▶ PROVIDED RECORDS
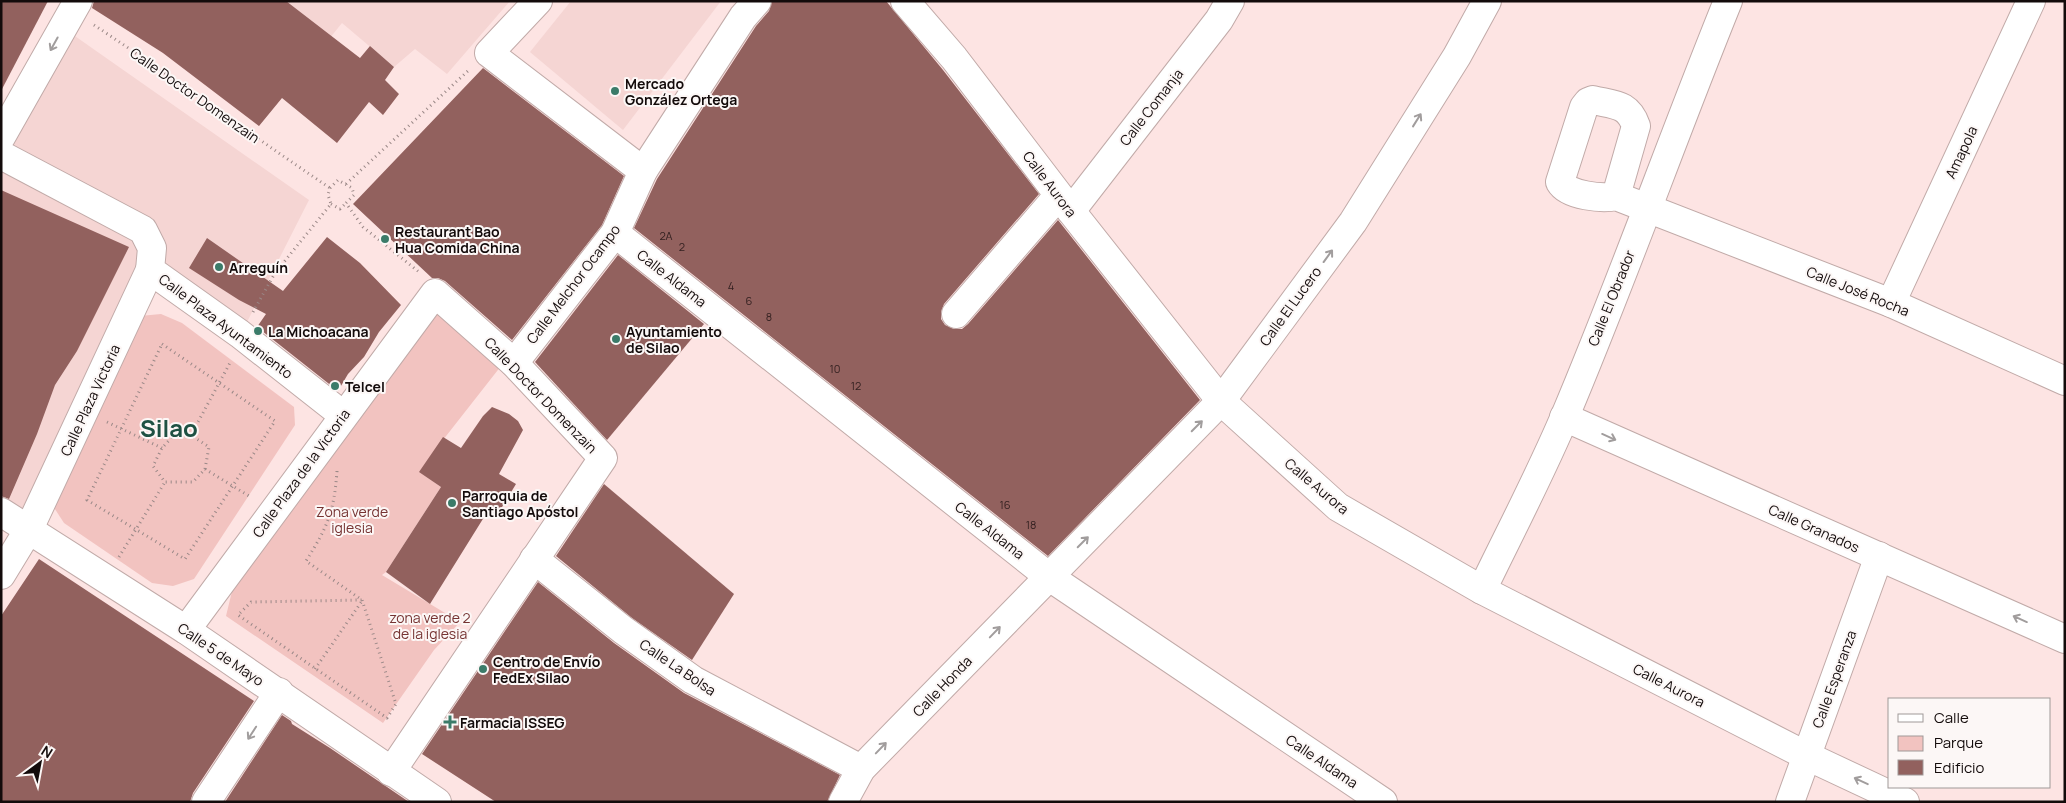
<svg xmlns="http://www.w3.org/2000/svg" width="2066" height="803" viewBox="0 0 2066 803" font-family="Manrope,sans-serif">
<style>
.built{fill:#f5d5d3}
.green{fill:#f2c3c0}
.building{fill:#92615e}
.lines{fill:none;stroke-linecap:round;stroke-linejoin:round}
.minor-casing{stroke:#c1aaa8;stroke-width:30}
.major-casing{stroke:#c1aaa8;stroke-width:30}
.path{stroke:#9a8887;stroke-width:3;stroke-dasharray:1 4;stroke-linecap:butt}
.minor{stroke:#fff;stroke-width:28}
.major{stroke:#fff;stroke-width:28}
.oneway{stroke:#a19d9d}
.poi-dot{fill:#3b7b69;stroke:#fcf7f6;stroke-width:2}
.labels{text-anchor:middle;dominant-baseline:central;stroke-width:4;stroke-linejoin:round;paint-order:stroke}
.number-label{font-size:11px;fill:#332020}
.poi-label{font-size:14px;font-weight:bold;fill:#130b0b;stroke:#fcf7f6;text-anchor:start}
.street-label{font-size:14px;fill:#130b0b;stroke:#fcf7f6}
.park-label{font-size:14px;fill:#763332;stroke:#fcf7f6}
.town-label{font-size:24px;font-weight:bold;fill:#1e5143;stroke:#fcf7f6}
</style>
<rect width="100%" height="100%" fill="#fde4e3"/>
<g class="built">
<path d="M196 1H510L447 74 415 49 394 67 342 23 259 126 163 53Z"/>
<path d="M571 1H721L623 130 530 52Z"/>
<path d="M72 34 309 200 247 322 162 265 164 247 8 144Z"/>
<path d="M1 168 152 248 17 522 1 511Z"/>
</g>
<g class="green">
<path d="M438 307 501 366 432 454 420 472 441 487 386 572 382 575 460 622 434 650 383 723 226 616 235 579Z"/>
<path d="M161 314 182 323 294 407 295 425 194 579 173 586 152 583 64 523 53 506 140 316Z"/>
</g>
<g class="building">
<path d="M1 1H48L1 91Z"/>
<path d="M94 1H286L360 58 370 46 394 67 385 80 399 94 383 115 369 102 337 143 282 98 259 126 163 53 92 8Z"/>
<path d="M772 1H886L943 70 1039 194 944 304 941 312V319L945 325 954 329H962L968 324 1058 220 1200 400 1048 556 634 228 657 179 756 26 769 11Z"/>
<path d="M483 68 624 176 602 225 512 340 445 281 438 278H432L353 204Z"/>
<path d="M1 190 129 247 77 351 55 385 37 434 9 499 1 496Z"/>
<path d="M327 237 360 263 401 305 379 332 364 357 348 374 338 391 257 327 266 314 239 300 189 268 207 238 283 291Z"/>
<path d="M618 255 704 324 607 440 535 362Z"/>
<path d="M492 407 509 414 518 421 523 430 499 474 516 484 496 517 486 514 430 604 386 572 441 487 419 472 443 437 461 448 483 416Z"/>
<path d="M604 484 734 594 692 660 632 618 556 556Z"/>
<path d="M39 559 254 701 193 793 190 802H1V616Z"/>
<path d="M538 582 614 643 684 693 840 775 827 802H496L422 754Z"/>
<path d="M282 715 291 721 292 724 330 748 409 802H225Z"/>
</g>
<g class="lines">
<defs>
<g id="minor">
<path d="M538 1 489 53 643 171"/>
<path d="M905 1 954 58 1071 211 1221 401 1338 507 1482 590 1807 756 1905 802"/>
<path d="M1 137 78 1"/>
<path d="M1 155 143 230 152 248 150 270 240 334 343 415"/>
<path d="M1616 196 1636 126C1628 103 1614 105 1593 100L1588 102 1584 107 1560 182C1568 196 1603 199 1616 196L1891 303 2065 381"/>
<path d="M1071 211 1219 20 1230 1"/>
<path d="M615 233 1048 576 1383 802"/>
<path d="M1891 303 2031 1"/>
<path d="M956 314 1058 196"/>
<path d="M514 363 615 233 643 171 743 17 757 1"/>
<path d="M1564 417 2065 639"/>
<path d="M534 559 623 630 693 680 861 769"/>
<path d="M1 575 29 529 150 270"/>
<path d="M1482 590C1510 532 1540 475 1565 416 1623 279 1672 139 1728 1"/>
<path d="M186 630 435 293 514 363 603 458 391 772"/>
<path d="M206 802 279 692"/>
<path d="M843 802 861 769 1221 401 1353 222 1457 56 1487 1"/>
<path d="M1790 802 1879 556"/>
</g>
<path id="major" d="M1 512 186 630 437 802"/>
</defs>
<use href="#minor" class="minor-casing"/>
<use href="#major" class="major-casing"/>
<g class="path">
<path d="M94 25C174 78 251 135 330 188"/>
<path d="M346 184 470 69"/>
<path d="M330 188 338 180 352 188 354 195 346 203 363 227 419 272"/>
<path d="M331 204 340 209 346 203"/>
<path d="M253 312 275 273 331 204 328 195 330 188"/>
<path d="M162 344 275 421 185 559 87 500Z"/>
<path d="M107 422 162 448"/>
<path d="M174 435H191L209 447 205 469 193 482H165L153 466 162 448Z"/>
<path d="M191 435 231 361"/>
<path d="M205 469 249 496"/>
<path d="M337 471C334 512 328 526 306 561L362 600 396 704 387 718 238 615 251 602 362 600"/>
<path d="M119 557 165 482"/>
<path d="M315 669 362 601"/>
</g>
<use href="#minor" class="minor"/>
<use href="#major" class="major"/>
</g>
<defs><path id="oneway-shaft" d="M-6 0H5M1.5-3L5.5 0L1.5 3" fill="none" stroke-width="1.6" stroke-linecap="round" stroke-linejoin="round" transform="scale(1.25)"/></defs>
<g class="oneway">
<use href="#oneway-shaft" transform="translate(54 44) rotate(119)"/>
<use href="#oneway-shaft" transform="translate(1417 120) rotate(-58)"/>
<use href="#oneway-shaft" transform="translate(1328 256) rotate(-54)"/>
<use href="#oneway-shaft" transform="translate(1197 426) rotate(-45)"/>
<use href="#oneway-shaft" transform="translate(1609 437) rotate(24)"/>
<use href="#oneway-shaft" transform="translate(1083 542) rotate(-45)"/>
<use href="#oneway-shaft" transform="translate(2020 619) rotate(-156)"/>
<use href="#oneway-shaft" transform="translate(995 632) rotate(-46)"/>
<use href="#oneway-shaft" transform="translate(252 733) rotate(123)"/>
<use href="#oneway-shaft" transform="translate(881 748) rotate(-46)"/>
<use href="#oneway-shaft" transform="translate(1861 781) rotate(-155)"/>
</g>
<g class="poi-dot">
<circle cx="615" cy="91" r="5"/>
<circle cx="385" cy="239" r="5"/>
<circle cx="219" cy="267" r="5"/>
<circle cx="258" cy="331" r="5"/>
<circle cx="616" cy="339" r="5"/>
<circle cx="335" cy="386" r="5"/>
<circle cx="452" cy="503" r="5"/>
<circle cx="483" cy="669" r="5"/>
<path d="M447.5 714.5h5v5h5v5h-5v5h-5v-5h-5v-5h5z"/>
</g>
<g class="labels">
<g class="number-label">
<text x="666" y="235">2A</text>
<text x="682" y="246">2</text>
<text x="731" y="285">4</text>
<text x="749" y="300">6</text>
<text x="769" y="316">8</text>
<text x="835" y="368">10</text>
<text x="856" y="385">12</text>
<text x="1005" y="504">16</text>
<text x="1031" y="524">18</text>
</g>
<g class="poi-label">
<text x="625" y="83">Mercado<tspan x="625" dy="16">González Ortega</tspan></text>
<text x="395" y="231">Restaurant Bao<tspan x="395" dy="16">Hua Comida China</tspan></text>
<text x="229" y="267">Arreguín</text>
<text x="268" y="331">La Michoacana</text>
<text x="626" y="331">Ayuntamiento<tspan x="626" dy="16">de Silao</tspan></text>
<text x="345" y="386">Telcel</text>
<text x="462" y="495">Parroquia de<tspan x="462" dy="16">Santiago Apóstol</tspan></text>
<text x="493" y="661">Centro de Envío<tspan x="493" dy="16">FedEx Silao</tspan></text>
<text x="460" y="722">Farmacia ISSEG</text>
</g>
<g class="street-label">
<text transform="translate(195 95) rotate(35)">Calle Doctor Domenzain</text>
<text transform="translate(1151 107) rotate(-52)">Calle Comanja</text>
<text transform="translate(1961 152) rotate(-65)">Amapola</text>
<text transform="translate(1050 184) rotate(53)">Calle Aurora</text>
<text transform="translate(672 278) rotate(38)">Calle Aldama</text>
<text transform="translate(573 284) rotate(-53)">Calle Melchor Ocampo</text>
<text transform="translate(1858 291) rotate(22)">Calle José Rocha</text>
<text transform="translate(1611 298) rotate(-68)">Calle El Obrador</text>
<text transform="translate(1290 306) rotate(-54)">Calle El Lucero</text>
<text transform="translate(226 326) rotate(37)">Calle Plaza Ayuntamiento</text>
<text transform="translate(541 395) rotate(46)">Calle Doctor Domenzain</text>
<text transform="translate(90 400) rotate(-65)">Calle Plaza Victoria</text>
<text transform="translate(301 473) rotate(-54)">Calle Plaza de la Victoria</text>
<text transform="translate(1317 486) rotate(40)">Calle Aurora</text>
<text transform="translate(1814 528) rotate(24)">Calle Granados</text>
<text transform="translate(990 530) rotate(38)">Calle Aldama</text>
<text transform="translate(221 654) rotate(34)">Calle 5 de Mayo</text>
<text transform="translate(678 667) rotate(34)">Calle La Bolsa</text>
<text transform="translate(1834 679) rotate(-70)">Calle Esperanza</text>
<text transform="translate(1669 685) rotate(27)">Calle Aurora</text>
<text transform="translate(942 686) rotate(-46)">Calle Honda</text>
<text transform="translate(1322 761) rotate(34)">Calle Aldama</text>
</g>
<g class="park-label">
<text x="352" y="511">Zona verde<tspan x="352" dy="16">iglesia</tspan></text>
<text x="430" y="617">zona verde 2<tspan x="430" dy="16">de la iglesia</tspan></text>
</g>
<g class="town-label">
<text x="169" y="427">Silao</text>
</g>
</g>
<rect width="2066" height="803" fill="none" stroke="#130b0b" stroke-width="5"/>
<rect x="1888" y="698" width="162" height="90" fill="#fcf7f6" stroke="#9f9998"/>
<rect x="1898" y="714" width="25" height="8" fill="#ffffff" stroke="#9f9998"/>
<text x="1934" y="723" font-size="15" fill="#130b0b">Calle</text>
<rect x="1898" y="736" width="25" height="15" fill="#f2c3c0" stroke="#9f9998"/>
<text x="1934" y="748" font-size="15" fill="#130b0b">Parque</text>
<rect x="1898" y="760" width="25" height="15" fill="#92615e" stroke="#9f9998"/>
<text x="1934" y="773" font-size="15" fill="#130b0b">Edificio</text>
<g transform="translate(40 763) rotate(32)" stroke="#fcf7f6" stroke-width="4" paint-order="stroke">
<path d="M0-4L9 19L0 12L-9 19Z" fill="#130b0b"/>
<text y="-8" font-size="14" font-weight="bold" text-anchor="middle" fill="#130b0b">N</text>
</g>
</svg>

==

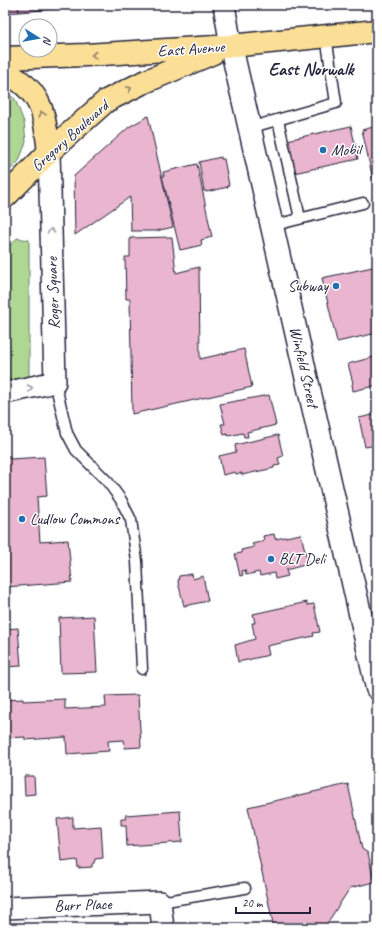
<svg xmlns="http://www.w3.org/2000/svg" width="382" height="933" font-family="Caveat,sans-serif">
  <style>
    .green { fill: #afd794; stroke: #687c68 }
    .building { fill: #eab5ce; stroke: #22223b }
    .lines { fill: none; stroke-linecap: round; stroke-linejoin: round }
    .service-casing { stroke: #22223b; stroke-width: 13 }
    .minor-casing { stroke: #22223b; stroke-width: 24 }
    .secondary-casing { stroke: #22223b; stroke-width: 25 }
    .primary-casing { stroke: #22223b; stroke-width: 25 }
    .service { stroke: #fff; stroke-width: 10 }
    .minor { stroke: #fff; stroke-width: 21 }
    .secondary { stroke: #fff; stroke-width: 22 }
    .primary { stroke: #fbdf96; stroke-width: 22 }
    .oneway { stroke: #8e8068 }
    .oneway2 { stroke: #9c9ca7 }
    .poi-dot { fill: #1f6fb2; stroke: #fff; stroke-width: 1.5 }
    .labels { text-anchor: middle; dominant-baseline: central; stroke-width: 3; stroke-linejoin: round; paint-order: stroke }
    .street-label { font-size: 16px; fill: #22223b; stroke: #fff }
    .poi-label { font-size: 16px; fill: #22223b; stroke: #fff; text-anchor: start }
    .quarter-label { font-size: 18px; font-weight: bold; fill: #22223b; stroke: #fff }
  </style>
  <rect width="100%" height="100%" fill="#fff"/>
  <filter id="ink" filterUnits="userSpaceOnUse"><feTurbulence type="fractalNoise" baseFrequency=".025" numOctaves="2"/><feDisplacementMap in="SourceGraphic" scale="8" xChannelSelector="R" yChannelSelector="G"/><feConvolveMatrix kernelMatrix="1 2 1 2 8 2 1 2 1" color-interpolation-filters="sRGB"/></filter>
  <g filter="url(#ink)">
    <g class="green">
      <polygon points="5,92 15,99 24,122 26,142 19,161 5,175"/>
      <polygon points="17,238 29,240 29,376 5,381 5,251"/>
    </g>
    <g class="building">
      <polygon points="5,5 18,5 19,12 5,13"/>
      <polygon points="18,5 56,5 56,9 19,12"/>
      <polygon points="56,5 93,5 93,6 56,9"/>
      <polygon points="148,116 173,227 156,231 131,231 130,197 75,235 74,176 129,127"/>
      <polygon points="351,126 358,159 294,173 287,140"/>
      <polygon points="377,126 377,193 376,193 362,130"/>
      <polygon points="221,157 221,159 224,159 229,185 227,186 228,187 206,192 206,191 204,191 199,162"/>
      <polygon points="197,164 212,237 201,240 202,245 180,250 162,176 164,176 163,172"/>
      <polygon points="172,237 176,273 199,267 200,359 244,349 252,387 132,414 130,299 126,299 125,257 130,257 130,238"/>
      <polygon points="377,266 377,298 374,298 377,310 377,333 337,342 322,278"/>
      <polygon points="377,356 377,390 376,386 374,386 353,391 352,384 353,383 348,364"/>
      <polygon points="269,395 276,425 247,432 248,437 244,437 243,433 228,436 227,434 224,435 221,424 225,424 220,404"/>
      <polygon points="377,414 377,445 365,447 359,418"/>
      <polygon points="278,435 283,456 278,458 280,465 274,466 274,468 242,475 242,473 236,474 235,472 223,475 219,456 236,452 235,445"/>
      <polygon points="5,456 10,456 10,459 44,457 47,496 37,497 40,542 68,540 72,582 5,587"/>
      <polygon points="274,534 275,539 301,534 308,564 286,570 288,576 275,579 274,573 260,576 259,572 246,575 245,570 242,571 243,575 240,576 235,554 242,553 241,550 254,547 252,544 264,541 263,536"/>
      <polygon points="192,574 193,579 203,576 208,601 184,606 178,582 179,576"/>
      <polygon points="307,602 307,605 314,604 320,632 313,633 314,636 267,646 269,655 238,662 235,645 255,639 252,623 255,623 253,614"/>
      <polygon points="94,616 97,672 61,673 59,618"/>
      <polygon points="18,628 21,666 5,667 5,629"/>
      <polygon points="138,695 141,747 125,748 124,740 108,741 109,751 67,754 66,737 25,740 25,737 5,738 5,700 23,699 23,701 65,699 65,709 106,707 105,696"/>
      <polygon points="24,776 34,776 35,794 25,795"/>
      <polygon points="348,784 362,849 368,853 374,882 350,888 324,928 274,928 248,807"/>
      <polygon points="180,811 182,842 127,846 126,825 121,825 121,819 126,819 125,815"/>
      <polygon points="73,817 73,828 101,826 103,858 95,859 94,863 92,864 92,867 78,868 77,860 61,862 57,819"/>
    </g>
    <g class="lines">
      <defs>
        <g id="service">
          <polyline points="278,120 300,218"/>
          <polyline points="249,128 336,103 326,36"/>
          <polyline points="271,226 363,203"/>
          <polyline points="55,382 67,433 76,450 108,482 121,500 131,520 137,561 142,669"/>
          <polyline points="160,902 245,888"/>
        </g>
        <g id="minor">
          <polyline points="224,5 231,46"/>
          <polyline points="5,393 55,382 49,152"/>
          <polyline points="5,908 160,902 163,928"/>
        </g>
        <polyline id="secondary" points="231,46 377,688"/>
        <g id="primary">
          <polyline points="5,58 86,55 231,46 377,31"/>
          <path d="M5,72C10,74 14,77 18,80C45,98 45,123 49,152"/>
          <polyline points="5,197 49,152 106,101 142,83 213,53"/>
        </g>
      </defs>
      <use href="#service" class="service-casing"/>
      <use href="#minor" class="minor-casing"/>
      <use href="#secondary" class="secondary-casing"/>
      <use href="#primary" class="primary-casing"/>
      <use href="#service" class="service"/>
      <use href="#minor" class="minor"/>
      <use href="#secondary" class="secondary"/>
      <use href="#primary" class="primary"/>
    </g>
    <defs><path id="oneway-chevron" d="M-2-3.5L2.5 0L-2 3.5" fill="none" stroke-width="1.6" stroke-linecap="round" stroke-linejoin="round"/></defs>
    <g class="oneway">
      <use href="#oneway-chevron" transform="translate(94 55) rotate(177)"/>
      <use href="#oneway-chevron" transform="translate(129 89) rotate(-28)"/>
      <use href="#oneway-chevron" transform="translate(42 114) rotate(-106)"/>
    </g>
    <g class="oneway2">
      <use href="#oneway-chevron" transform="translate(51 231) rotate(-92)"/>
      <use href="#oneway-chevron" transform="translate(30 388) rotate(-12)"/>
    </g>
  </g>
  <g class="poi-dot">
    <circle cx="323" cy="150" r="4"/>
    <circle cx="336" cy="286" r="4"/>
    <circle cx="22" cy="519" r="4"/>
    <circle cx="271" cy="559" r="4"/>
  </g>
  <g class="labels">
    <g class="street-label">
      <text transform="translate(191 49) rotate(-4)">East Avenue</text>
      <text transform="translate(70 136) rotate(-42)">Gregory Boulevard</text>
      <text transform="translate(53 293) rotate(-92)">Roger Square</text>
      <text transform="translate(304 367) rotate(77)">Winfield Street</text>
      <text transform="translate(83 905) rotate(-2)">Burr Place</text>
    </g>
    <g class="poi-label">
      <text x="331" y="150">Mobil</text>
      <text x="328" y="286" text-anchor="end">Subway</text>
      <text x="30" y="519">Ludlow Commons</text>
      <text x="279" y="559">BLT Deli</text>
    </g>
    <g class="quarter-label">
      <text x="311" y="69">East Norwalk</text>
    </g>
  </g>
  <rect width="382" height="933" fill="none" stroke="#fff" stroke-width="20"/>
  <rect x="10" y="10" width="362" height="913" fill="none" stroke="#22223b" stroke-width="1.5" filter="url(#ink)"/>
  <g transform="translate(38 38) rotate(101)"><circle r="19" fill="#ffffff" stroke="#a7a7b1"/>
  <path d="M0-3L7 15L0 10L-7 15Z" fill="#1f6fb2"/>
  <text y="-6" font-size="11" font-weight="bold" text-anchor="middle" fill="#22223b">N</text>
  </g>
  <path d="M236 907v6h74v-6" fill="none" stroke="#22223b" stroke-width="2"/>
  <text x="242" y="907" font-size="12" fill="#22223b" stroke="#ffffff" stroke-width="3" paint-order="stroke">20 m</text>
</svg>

▶ INSTRUCTIONS TO FOLLOW
Only a number belongs in the answer: state how many lines of the entries above hold "xmlns".

▶ ANSWER TO THE PROBLEM
2